Extrait du texte:
======
Mon problème n’est, pas de réécrire l’histoire (fallait-il lancer le NPA comme on l’a fait ? Pouvait-on faire autrement ?). Ce qui est fait est fait, pour le meilleur et pour le pire. Mais maintenant nous pouvons mesurer les risques encourus. Il faudrait une réflexion ouverte sur les questions « organisationnelles » comme l’absence totale de structure sympathisante et l’entrée directe dans le parti, la liberté et responsabilité des comités, l’armature programmatique (le NPA n’est pas défini marxiste, même si beaucoup le sont), le fonctionnement des directions « sans appareil » politique de permanents, etc.
Il serait bon de faire une conférence nationale conçue comme un échange d’expériences de construction – les problèmes de construction ne se rabattant pas du tout à la seule question de l’orientation politique (elle-même ramenée à la question de la gauche de la gauche).
======
Section des données:
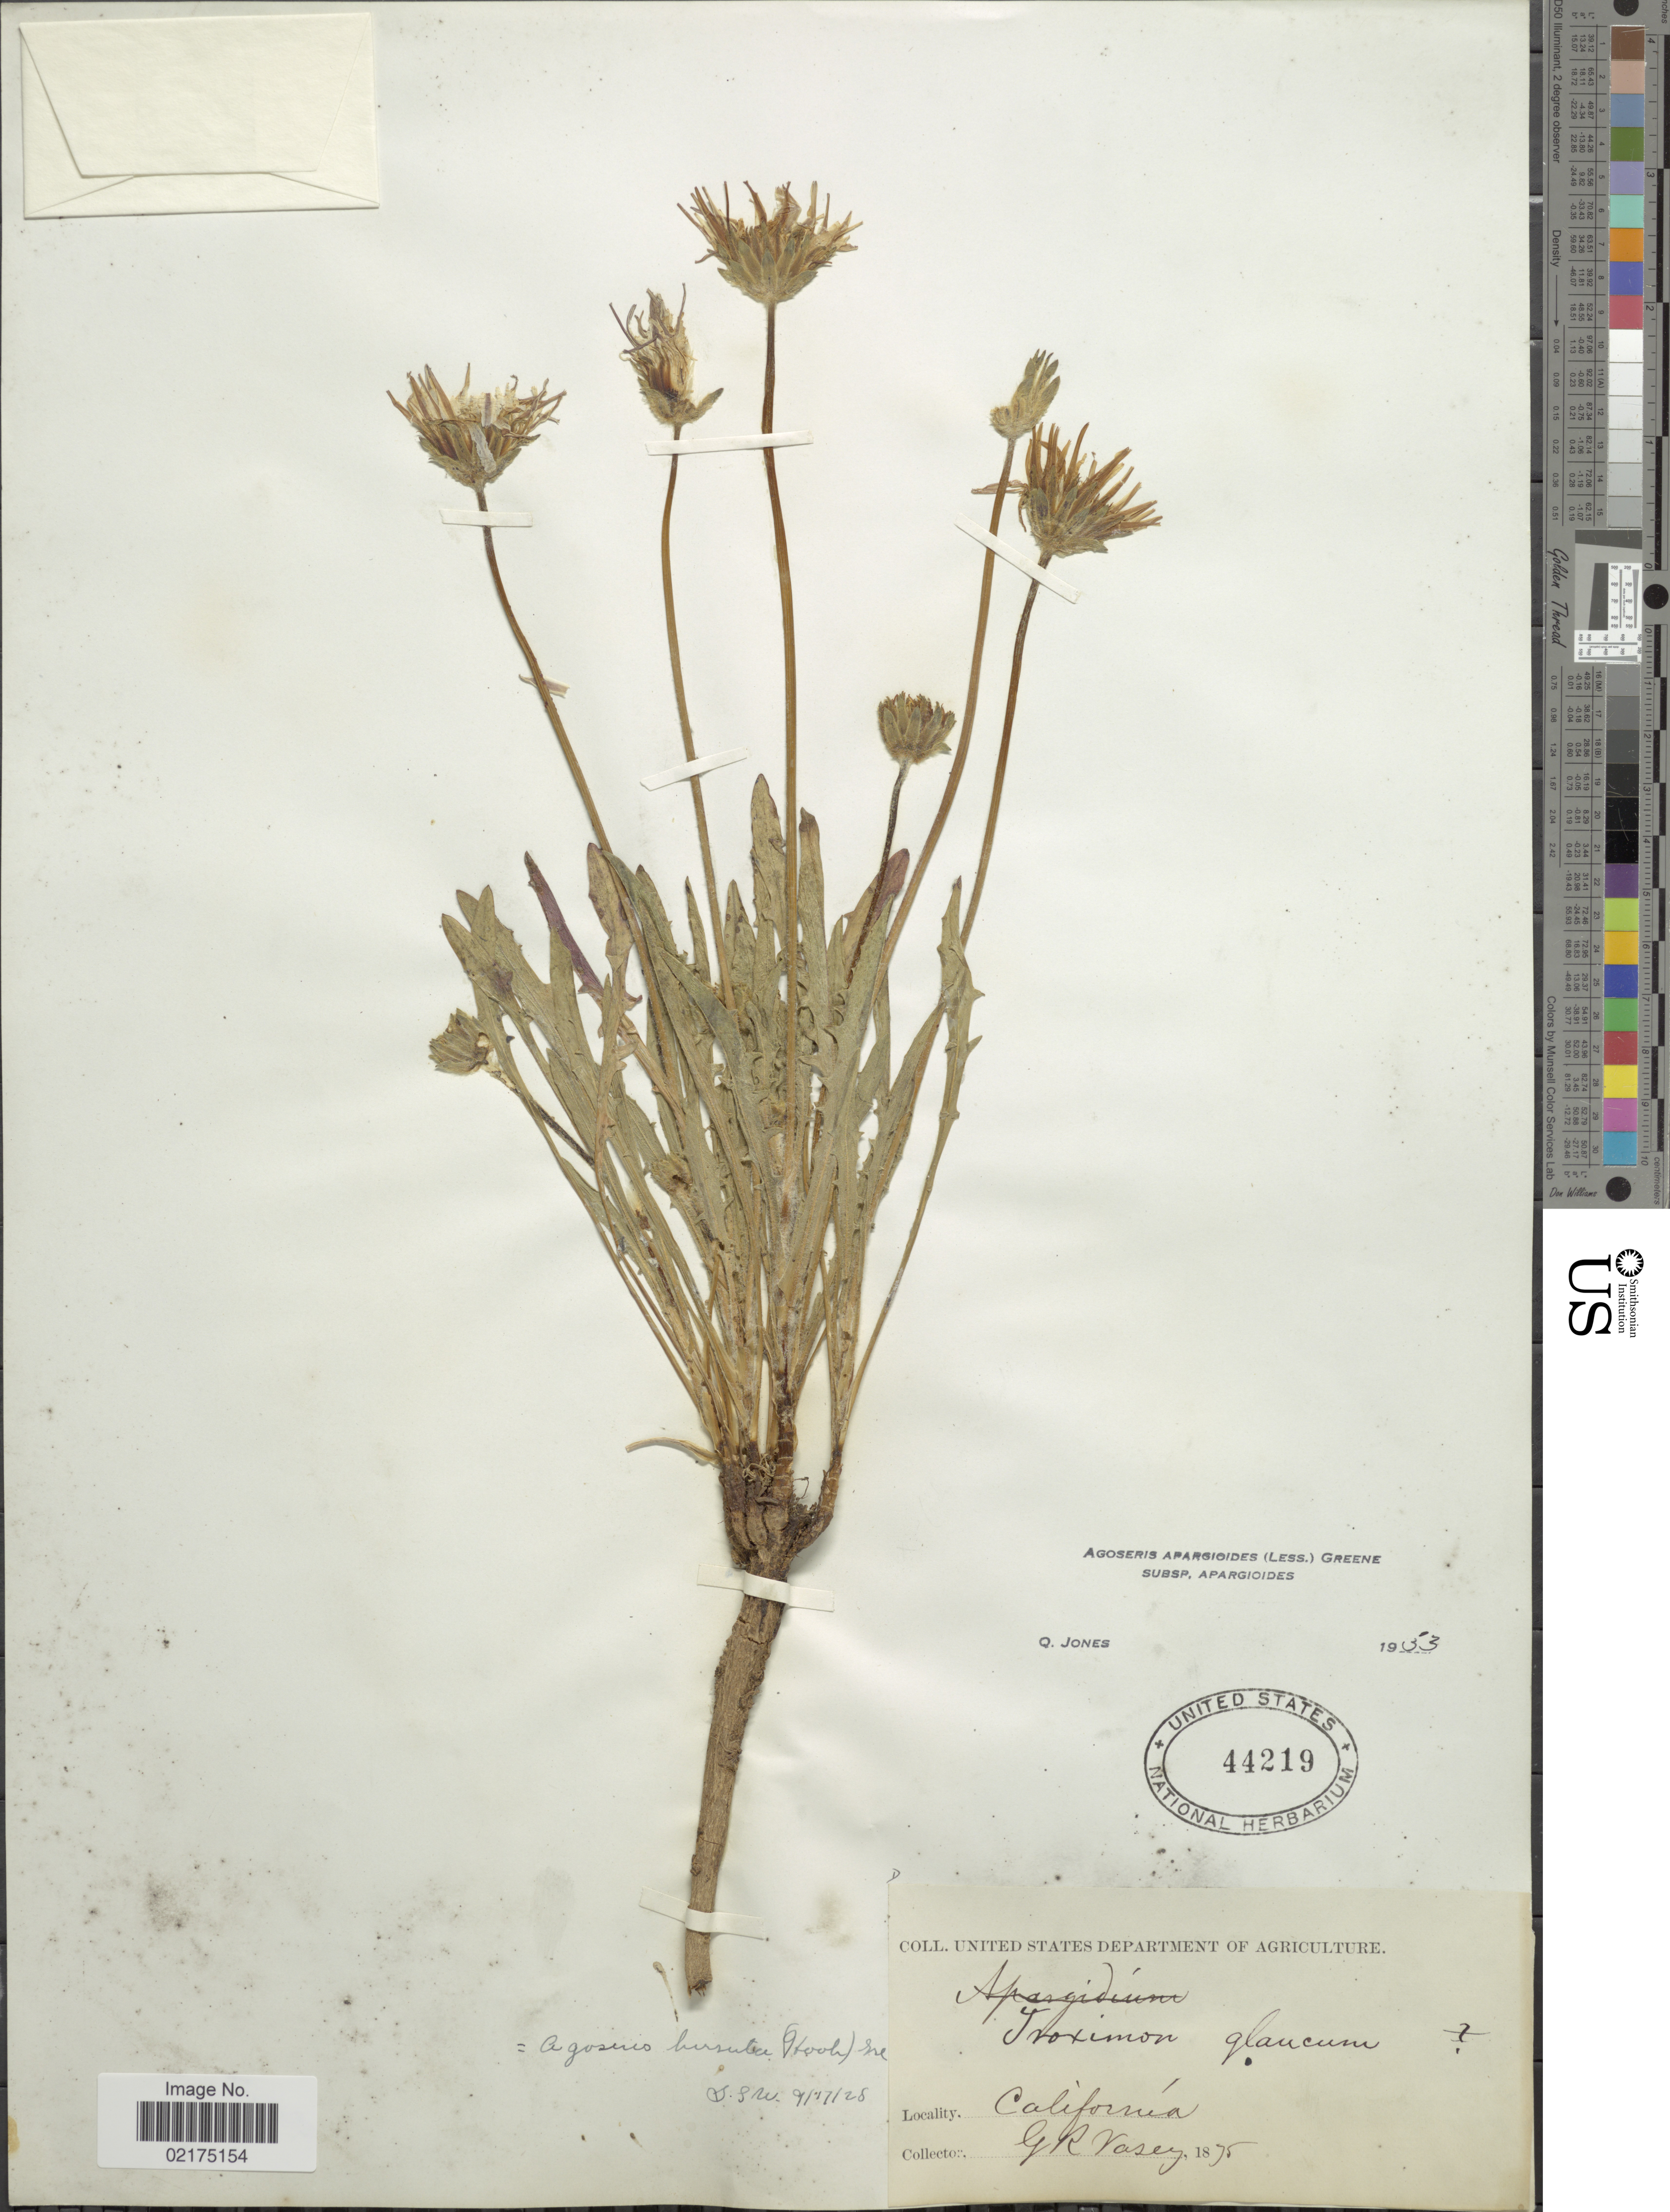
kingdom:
======
Consigne 1: Traduisez en anglais la phrase « Ce qui est fait est fait, pour le meilleur et pour le pire. » tirée de l'extrait sur le NPA.
Consigne 2: Écrivez la suite de l'extrait sur le NPA en reprenant après sa dernière phrase.

Résultat 1: What's done is done, for better or for worse.

Résultat 2:
Une telle réflexion pour être efficace ne devrait pas être corsetée par les « courants » pré-existants, précisément parce que l’on essaie de penser le neuf et que les courants sont constitués sur l’ancien. Sinon, elle sera étriquée. Mais les « courants » n’aiment pas les mondes (de réflexion) dont ils ne sont pas les créateurs. Ils tendent à centrer les débats autour des seules questions qui font leur unité, les autres les divisant, et qui les aident à se perpétuer. Or, bien des grosses questions auxquelles nous sommes confrontées, parmi les plus difficiles, ne font pas partie du « fonds de commerce » des sensibilités établies. Elles dérangent... D’où mon pessimisme relatif sur la place qui va réellement être accordée dans la préparation du congrès aux débats « RELF »...
Le droit de tendance est un élément essentiel de la démocratie interne à un parti. Mais il y a une façon de fonctionner qui prédomine qui me paraît dangereuse, héritée pour une part de la LCR mais encore accentuée semble-t-il dans le NPA : quand un débat s’amorce, les courants et regroupements discutent en interne, chacun chez soi, puis croisent le fer dans le parti. Je trouve que c’est déposséder les structures collectives de l’organisation d’une bonne partie de la « réflexion primaire » (au sens de première, qui fonde) et transformer en otage des courants les militant(e)s qui n’en sont pas membres actifs.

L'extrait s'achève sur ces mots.